В продолжение всего дня мы спускались с гор. На южной стороне Модонкульских гольцов появилась дорога, сухая и торная, и наши 4 пулемета и 2 орудия со звоном отсчитывали на ней корни деревьев, камни и промоины. К вечеру спустились с хребта в долину р. Иерена (левый приток р. Ури) и здесь ночевали. 16 августа бригада продолжала движение на юго-запад. Когда мы подошли к широко раскатившейся между пологими берегами р. Ури, солнце заходило за довольно крутые лесистые сопки противоположного ее берега. Вздувшаяся от дождей вода мгновенно вскипала в пену, враждебно налетая на боровшихся с течением лошадей и, миновав их, с таинственным шумом спешила в Селенгу и, затем, дальше — в пределы раскрасневшейся от революционного возбуждения России, словно ей нужно было поделиться с кем следует последними новостями дня.

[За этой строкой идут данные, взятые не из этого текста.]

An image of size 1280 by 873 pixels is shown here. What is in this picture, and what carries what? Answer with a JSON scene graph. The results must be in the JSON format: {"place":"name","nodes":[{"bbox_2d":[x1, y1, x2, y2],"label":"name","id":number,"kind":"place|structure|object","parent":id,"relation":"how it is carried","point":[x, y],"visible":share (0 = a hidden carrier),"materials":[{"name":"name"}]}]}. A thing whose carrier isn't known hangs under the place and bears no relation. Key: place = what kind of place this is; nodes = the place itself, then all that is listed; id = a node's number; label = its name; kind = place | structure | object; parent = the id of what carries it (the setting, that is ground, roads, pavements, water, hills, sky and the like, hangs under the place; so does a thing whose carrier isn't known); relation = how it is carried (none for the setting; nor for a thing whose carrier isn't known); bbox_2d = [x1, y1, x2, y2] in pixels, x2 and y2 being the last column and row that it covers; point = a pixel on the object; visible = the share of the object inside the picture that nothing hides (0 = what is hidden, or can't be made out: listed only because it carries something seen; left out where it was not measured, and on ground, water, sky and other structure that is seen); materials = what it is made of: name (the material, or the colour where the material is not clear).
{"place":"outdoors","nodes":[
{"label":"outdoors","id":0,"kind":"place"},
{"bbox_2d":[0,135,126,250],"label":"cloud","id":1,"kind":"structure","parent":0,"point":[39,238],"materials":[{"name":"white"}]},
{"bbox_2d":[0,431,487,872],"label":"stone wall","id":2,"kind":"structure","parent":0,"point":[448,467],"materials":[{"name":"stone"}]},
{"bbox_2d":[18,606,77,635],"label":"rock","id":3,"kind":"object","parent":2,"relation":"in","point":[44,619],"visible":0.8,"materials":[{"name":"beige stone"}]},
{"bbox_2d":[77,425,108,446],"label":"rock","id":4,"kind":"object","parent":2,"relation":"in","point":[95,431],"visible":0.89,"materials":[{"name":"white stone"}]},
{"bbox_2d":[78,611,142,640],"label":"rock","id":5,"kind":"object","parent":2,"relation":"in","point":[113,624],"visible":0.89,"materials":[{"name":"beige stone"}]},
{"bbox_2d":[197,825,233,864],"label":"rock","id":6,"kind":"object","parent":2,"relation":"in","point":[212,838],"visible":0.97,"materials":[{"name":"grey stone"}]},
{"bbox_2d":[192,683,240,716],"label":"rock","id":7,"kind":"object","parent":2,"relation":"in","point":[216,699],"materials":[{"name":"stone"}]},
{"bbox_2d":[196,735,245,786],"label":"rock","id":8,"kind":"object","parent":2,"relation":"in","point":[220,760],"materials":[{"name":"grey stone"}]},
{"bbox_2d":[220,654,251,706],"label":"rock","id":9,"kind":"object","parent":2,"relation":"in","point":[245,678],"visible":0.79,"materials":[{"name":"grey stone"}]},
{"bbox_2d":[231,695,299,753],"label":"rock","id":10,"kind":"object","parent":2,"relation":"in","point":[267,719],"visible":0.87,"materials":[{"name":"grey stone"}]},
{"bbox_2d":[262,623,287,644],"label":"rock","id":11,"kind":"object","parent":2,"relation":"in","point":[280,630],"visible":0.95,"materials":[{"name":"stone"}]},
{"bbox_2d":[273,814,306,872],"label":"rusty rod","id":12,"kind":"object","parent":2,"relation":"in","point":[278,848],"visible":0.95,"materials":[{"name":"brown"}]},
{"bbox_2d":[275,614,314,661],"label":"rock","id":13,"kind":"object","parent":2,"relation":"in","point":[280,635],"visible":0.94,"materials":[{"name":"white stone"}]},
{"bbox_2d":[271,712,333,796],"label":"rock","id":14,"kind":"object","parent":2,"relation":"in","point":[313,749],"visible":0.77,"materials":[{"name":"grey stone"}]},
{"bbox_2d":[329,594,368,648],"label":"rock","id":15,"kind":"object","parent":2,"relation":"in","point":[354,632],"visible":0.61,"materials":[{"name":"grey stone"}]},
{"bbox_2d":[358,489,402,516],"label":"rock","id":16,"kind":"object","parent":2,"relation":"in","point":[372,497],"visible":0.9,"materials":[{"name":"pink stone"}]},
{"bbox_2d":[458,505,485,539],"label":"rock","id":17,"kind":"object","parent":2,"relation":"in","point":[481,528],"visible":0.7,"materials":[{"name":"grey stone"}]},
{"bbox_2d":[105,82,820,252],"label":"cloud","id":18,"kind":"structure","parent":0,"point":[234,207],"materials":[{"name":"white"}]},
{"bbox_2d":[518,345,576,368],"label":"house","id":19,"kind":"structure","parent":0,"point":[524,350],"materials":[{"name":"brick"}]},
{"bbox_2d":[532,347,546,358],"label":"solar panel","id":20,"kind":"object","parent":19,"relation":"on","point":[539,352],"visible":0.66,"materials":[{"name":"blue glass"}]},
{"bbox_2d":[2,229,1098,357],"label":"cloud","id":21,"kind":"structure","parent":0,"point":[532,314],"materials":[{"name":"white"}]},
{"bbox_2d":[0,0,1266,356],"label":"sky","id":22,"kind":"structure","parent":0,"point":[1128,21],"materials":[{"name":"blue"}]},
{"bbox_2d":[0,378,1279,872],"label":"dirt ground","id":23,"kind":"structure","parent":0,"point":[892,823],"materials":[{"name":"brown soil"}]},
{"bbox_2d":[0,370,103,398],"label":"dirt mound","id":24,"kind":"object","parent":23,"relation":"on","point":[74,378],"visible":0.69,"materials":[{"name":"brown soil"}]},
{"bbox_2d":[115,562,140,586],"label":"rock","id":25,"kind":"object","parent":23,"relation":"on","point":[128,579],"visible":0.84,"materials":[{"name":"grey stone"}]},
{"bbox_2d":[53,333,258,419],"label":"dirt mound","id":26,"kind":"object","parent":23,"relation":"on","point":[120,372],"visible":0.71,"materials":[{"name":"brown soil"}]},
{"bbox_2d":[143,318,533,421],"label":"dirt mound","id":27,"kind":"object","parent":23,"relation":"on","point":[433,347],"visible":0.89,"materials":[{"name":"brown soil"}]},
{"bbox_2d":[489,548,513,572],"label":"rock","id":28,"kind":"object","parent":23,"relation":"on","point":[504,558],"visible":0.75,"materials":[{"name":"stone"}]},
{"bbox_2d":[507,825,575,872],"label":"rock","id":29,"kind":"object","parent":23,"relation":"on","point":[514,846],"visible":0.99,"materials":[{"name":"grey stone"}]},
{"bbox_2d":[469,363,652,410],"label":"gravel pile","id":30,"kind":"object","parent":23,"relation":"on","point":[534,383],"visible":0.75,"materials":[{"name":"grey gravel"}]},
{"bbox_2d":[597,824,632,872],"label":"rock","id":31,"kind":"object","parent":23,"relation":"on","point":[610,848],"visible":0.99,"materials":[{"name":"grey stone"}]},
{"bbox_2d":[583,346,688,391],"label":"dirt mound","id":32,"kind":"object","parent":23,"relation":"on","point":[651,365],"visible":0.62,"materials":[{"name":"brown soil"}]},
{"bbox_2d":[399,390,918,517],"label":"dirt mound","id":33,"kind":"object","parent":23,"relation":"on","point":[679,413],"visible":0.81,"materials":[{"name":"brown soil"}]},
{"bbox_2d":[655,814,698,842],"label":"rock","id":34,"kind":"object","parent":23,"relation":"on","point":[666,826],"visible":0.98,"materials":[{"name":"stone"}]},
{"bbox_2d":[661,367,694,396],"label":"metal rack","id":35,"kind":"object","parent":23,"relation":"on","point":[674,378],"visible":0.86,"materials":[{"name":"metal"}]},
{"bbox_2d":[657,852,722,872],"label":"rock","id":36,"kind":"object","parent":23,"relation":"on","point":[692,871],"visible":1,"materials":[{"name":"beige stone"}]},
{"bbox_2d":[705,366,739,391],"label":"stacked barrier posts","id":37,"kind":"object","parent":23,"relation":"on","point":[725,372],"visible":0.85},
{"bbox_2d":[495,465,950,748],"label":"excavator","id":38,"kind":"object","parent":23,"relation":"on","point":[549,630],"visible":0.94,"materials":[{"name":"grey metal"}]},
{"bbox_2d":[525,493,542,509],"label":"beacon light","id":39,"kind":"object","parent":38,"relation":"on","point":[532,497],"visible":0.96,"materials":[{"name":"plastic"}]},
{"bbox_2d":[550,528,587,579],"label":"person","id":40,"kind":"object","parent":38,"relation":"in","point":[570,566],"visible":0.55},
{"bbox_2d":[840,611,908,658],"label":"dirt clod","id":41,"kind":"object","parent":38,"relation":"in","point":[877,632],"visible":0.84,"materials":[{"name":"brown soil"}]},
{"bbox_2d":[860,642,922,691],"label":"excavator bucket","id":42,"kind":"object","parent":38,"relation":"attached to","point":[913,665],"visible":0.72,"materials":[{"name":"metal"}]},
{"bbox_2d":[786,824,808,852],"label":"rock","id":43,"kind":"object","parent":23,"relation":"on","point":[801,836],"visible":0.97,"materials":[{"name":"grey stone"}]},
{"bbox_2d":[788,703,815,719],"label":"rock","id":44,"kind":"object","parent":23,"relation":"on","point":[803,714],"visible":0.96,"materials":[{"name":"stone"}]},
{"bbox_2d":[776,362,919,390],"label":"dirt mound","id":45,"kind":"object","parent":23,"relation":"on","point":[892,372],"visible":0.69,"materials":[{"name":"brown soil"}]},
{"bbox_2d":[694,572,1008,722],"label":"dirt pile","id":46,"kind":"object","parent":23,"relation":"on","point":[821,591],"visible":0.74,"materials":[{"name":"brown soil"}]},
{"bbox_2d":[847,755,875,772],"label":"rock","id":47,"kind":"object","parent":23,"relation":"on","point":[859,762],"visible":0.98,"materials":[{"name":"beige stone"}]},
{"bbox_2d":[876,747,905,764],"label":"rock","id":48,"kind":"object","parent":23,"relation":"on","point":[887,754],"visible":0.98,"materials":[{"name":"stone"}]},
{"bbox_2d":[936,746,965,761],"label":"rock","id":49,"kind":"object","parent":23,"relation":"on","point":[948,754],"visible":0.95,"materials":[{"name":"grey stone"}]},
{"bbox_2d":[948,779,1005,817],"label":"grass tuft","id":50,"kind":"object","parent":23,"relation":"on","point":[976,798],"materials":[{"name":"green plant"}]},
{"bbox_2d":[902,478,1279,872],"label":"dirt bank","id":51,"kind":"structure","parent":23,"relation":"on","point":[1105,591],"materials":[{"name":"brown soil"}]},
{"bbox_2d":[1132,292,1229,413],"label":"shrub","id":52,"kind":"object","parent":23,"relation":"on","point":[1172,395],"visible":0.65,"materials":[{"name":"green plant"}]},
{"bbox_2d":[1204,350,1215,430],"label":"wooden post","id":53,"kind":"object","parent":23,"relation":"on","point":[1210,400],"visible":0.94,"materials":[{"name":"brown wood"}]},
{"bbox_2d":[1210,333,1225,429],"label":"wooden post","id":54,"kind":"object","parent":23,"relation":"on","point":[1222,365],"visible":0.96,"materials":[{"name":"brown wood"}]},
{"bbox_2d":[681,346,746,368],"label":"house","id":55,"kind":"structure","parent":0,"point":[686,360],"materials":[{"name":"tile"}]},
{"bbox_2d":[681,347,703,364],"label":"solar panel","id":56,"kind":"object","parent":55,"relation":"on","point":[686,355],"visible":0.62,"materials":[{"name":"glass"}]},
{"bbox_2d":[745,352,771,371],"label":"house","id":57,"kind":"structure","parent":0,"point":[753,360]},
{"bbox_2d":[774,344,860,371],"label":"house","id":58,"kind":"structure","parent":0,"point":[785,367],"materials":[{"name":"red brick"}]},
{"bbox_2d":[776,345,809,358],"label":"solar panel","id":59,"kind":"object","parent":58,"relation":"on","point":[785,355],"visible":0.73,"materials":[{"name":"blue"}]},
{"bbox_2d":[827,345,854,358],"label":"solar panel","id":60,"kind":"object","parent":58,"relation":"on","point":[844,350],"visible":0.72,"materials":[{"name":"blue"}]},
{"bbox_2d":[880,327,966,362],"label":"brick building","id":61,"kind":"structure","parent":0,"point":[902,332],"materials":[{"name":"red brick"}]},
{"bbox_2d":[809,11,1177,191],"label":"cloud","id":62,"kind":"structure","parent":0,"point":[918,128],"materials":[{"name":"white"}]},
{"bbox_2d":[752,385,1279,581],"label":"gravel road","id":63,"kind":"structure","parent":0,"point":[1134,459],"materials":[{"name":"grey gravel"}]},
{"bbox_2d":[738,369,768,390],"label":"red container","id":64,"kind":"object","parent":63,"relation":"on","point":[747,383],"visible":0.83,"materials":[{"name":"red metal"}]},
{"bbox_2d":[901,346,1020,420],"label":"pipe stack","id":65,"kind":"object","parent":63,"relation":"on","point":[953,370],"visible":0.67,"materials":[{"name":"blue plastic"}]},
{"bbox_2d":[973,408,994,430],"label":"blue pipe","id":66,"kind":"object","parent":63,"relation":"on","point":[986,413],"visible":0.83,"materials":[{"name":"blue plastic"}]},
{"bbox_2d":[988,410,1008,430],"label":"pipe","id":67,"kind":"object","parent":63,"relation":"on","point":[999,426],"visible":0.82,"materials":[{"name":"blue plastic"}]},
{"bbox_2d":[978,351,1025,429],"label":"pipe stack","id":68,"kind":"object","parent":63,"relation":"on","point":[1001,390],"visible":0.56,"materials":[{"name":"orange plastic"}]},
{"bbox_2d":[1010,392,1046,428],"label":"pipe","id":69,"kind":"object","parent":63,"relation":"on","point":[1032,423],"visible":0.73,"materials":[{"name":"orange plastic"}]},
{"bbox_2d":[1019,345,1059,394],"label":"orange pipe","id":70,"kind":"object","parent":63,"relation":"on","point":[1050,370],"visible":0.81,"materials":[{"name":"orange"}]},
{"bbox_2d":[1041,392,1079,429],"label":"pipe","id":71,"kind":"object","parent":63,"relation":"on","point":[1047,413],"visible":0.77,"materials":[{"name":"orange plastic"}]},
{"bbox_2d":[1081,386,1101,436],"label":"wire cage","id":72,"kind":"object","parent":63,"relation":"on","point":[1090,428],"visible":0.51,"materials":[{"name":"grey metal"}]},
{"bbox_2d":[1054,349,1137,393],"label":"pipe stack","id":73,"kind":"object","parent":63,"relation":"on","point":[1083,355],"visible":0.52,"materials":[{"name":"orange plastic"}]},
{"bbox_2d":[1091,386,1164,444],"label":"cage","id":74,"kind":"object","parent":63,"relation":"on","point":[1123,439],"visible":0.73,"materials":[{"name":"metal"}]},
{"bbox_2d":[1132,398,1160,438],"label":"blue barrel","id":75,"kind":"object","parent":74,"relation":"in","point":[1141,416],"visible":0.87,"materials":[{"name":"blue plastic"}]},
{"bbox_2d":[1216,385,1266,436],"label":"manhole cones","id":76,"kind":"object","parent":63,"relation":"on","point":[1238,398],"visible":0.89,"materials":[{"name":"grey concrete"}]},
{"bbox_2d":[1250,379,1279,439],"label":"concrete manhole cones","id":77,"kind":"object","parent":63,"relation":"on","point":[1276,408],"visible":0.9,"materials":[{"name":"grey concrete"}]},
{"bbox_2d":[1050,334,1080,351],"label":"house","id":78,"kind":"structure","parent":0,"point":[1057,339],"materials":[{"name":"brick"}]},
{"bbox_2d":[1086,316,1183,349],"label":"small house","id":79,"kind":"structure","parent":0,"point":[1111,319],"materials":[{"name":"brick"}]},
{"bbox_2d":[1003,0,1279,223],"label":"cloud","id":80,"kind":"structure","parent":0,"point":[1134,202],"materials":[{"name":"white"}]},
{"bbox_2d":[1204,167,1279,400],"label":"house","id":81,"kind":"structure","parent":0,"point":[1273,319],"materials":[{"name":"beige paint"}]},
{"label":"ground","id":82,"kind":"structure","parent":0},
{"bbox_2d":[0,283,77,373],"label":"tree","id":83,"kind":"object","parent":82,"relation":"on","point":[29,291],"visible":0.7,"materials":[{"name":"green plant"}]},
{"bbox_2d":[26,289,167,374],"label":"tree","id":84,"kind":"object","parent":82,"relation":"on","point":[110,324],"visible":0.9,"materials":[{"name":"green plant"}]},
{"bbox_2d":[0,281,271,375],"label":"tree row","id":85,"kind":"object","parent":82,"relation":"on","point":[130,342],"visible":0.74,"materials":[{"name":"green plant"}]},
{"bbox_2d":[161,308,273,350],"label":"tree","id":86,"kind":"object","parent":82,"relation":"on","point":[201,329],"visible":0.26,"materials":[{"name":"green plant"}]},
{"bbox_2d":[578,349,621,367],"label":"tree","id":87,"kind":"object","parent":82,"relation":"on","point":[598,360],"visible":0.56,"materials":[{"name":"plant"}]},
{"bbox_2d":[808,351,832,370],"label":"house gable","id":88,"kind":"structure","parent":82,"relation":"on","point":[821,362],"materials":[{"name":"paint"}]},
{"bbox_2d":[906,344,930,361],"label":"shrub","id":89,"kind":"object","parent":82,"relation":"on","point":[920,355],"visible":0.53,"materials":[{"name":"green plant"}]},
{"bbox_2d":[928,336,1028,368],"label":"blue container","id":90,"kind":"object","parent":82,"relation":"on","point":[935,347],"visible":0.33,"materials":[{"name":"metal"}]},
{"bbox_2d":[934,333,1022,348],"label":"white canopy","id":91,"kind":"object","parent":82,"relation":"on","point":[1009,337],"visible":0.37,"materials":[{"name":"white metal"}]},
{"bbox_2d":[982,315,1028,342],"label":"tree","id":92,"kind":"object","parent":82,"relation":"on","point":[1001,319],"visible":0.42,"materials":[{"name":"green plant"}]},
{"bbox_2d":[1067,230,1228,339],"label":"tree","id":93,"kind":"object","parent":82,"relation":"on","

Я оставался на левом берегу до подхода арьергарда, сперва наблюдая за переправой полков, переходивших реку по отлогой дуге глубокого брода, а потом, когда все ушли по направлению к горам, в тревожном раздумье, всматриваясь в мутноватые быстрины переката. Я медлил до тех пор, пока у меня окончательно не сложился весьма ответственный доклад генералу. Бригада генерала Резухина имела ночлег верстах в двух-трех от реки, в урочище Харун. Здесь проживало несколько семей полуоседлых монголов, занимающихся сенокосом, и стояли их деревянные сараи. Это была первая встреча с монголами после возвращения из Забайкалья. Любопытно было узнать их настроение. Перед докладом я пил поэтому чай у монголов и нащупывал политические темы, но убедился лишь в полном их равнодушии к событиям.
17 августа бригада продолжала поход по следам барона. То поднимаясь по зеленым извилинам падей на живописные лесистые горы, то сползала с них вдоль звенящих ручейков, полки плавно скользили на юго-запад. За день бригада сделала обычный 45 верстный переход и вечером подошла в р. Эгийн-голу, где суждено было разыграться одной из самых ненужных трагедий нашей эпопеи — погиб доблестный Б. П. Резухин.